Warum viele Wirte zusperren, die Gastro aber trotzdem boomt
Die Ottakringer Straße ist die Meile der Cafés – eines neben dem anderen – und Lokale, die man eher abends besucht. Die Thaliastraße hat sich offensichtlich auf Kebab-Buden geeinigt – eine neben der anderen. Rund 20 solcher Esslokale zählen wir allein zwischen Ottakringer Brauerei und dem Gürtel.
Jedoch: „Die Geschäfte laufen nicht gut“, sagt uns ein Kebap-Verkäufer ernüchtert. An manchen Tagen sei der Umsatz nur einstellig, davon könne man keine Miete zahlen. „Zu viel Kebap nebeneinander“, weiß er. „Früher war ich im Türkis, da war mehr los“. Man habe ihn nun für einen anderen Kebab-Laden abgeworben, „aber hier ist zu viel Konkurrenz, das ist nicht normal“.

Gespeicherte Daten:
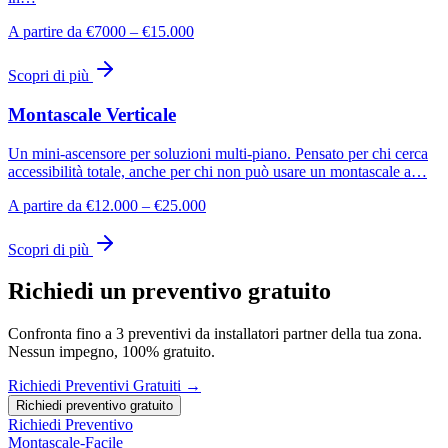
A partire da €7000 – €15.000
Scopri di più
Montascale Verticale
Un mini-ascensore per soluzioni multi-piano. Pensato per chi cerca
accessibilità totale, anche per chi non può usare un montascale a…
A partire da €12.000 – €25.000
Scopri di più
Richiedi un preventivo gratuito
Confronta fino a 3 preventivi da installatori partner della tua zona.
Nessun impegno, 100% gratuito.
Richiedi Preventivi Gratuiti →
Richiedi preventivo gratuito
Richiedi Preventivo
Montascale-Facile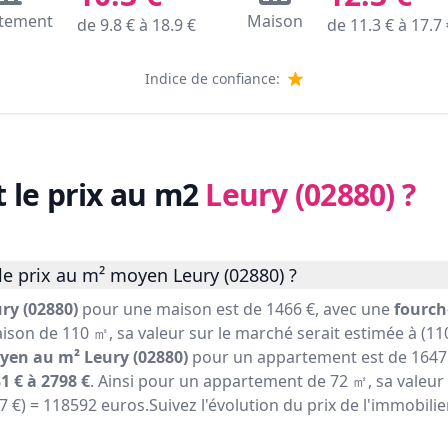
tement
Maison
de
9.8
€ à
18.9
€
de
11.3
€ à
17.7
Indice de confiance:
t le prix au m2
Leury (02880)
?
le prix au m² moyen Leury (02880) ?
ry (02880)
pour une maison est de 1466 €, avec une
fourch
ison de 110 ㎡, sa valeur sur le marché serait estimée à (110
yen au m² Leury (02880)
pour un appartement est de 1647 
1 € à 2798 €
. Ainsi pour un appartement de 72 ㎡, sa valeur
47 €) = 118592 euros.Suivez l'évolution du prix de l'immobili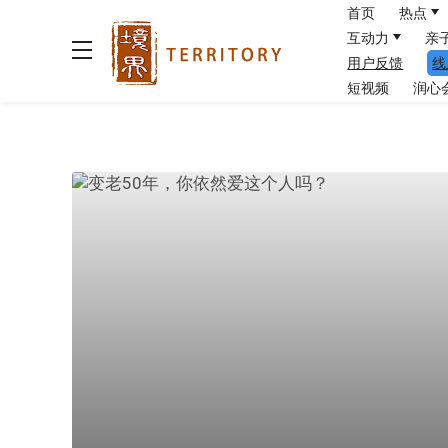
首页
热点
互动力
亲
用户反馈
线
短视频
润心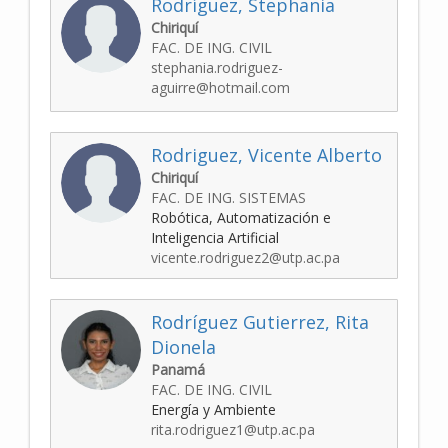
Rodríguez, Stephania
Chiriquí
FAC. DE ING. CIVIL
stephania.rodriguez-
aguirre@hotmail.com
Rodriguez, Vicente Alberto
Chiriquí
FAC. DE ING. SISTEMAS
Robótica, Automatización e
Inteligencia Artificial
vicente.rodriguez2@utp.ac.pa
Rodríguez Gutierrez, Rita
Dionela
Panamá
FAC. DE ING. CIVIL
Energía y Ambiente
rita.rodriguez1@utp.ac.pa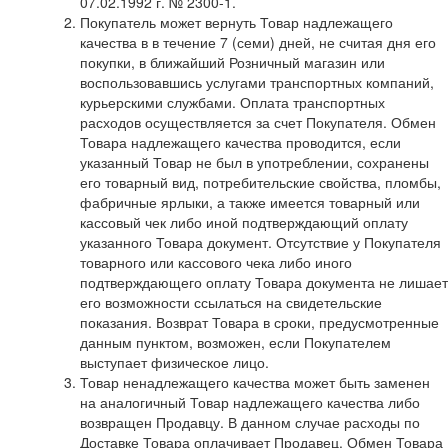
07.02.1992 г. № 2300-1.
Покупатель может вернуть Товар надлежащего
качества в в течение 7 (семи) дней, не считая дня его
покупки, в ближайший Розничный магазин или
воспользовавшись услугами транспортных компаний,
курьерскими службами. Оплата транспортных
расходов осуществляется за счет Покупателя. Обмен
Товара надлежащего качества проводится, если
указанный Товар не был в употреблении, сохранены
его товарный вид, потребительские свойства, пломбы,
фабричные ярлыки, а также имеется товарный или
кассовый чек либо иной подтверждающий оплату
указанного Товара документ. Отсутствие у Покупателя
товарного или кассового чека либо иного
подтверждающего оплату Товара документа не лишает
его возможности ссылаться на свидетельские
показания. Возврат Товара в сроки, предусмотренные
данным пунктом, возможен, если Покупателем
выступает физическое лицо.
Товар ненадлежащего качества может быть заменен
на аналогичный Товар надлежащего качества либо
возвращен Продавцу. В данном случае расходы по
Доставке Товара оплачивает Продавец. Обмен Товара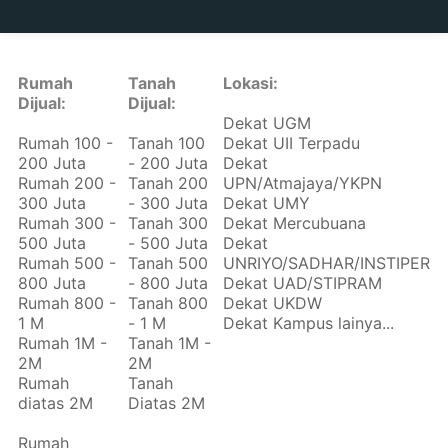
Rumah
Tanah
Lokasi:
Dijual:
Dijual:
Dekat UGM
Rumah 100 -
Tanah 100
Dekat UII Terpadu
200 Juta
- 200 Juta
Dekat
Rumah 200 -
Tanah 200
UPN/Atmajaya/YKPN
300 Juta
- 300 Juta
Dekat UMY
Rumah 300 -
Tanah 300
Dekat Mercubuana
500 Juta
- 500 Juta
Dekat
Rumah 500 -
Tanah 500
UNRIYO/SADHAR/INSTIPER
800 Juta
- 800 Juta
Dekat UAD/STIPRAM
Rumah 800 -
Tanah 800
Dekat UKDW
1 M
- 1 M
Dekat Kampus lainya...
Rumah 1M -
Tanah 1M -
2M
2M
Rumah
Tanah
diatas 2M
Diatas 2M
Rumah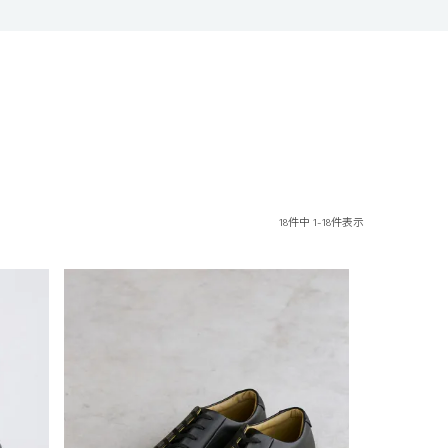
18
件中
1
-
18
件表示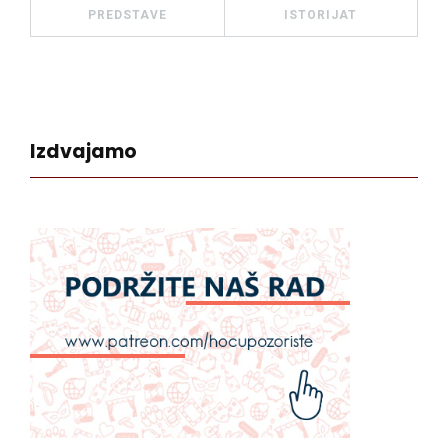
PREDSTAVE
ISTORIJAT
Izdvajamo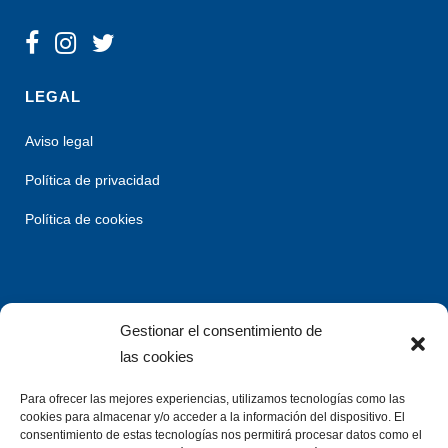
LEGAL
Aviso legal
Política de privacidad
Política de cookies
Gestionar el consentimiento de
las cookies
Para ofrecer las mejores experiencias, utilizamos tecnologías como las
cookies para almacenar y/o acceder a la información del dispositivo. El
consentimiento de estas tecnologías nos permitirá procesar datos como el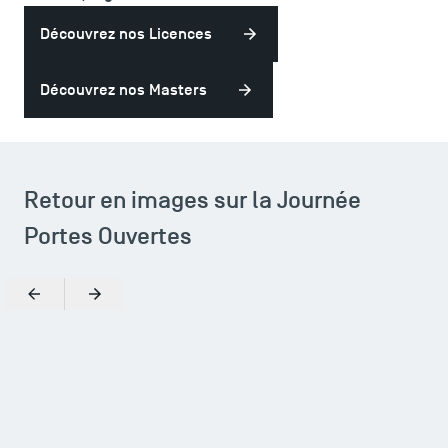
LES INDISPENSABLES
Découvrez nos Licences
Le corps professoral
Découvrez nos Masters
Campus tour
Accréditations
Retour en images sur la Journée
Portes Ouvertes
Précédent
Suivant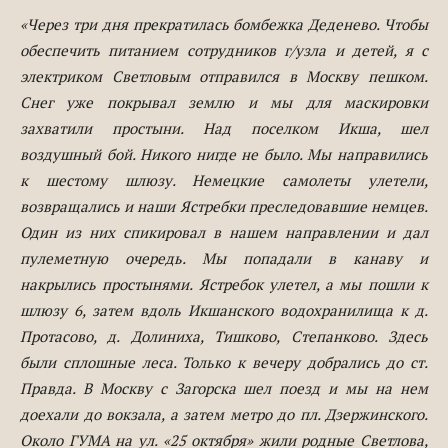
«Через три дня прекратилась бомбежка Деденево. Чтобы
обеспечить питанием сотрудников г/узла и детей, я с
электриком Светловым отправился в Москву пешком.
Снег уже покрывал землю и мы для маскировки
захватили простыни. Над поселком Икша, шел
воздушный бой. Никого нигде не было. Мы направились
к шестому шлюзу. Немецкие самолеты улетели,
возвращались и наши Ястребки преследовавшие немцев.
Один из них спикировал в нашем направлении и дал
пулеметную очередь. Мы попадали в канаву и
накрылись простынями. Ястребок улетел, а мы пошли к
шлюзу 6, затем вдоль Икшанского водохранилища к д.
Протасово, д. Долиниха, Тишково, Степанково. Здесь
были сплошные леса. Только к вечеру добрались до ст.
Правда. В Москву с Загорска шел поезд и мы на нем
доехали до вокзала, а затем метро до пл. Дзержинского.
Около ГУМА на ул. «25 октября» жили родные Светлова,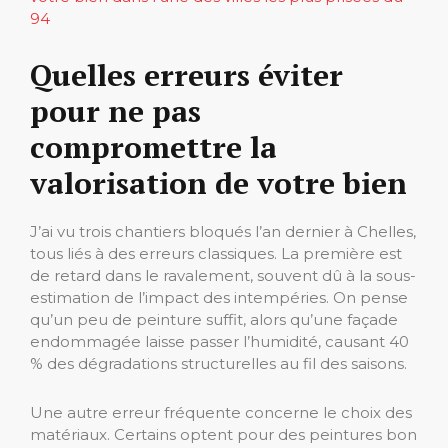
94
Quelles erreurs éviter
pour ne pas
compromettre la
valorisation de votre bien
J’ai vu trois chantiers bloqués l’an dernier à Chelles,
tous liés à des erreurs classiques. La première est
de retard dans le ravalement, souvent dû à la sous-
estimation de l’impact des intempéries. On pense
qu’un peu de peinture suffit, alors qu’une façade
endommagée laisse passer l’humidité, causant 40
% des dégradations structurelles au fil des saisons.
Une autre erreur fréquente concerne le choix des
matériaux. Certains optent pour des peintures bon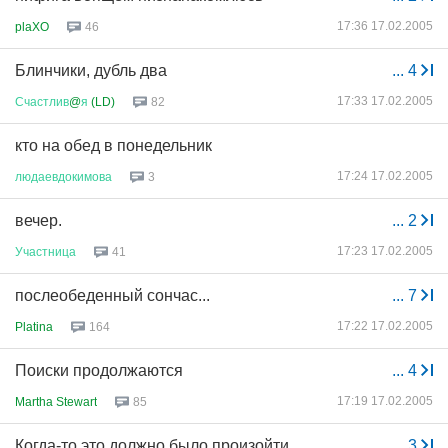
17:36 17.02.2005
plaXO
46
Блинчики, дубль два
...
4
17:33 17.02.2005
Счастлив
@
я
(LD)
82
кто на обед в понедельник
17:24 17.02.2005
людаевдокимова
3
вечер.
...
2
17:23 17.02.2005
Участница
41
послеобеденный сончас...
...
7
17:22 17.02.2005
Platina
164
Поиски продолжаются
...
4
17:19 17.02.2005
Martha Stewart
85
Когда-то это должно было произойти
...
3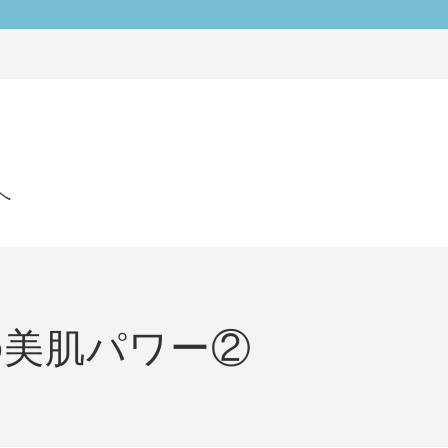
へ
の美肌パワー②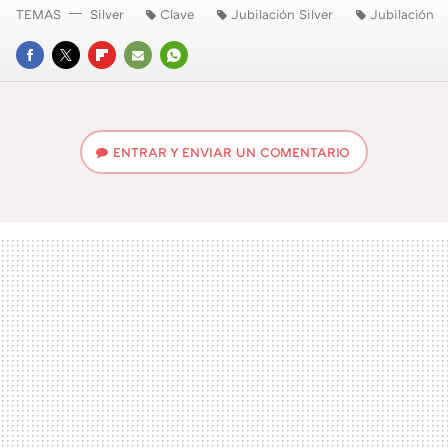
TEMAS
Silver
Clave
Jubilación Silver
Jubilación
FACEBOOK
TWITTER
FLIPBOARD
E-
WHATSAPP
MAIL
ENTRAR Y ENVIAR UN COMENTARIO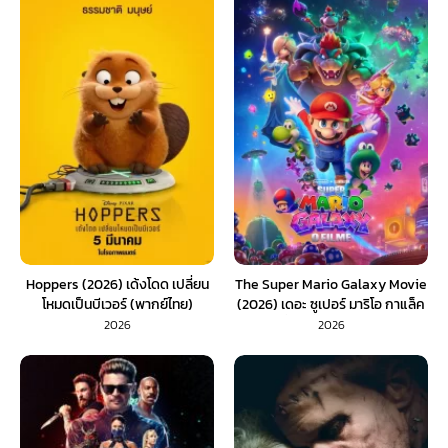
Hoppers (2026) เด้งโดด เปลี่ยน
The Super Mario Galaxy Movie
โหมดเป็นบีเวอร์ (พากย์ไทย)
(2026) เดอะ ซูเปอร์ มาริโอ กาแล็ค
ซี่ มูฟวี่ (พากย์ไทย)
2026
2026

• _Aufgabe_: Setze den Text über schließende Wirte und den Gastroboom im Anschluss an seinen letzten Satz fort. Die Auflistung wird hierfür nicht benötigt.

• _Antwort_:
Was ist da los?
Was normal ist, ist eine nicht beantwortbare Frage. Dass sich in einer Straße viele Gastronomiebetriebe nebeneinander ansiedeln, ist jedoch nicht ungewöhnlich. „Clustering“ nennen das die Experten. „Die Gastronomie macht das gerne und Lokale siedeln sich eben gerne nebeneinander an“, erklärt Wolfgang Richter, Geschäftsführer von Regioplan. Wenn es dabei eine Vielfalt gibt, Abwechslung für die Gäste, dann funktioniere das auch für alle gut.
So wie in der Schleifmühlgasse, wo das Nebeneinander der Lokale schon seit Jahren gut geht. Das bekannte Anzengruber ist hier, das Otto e Mezzo, die Vollpension, der Breakfastclub oder das Point of Sale. Alle Lokale sind am Spätnachmittag unseres Besuchs lebendig und voll. Es ist ein Viertel für die Jungen, unweit der Technischen Universität. Auch der Naschmarkt mit seinen vielen Esslokalen ist ganz nah.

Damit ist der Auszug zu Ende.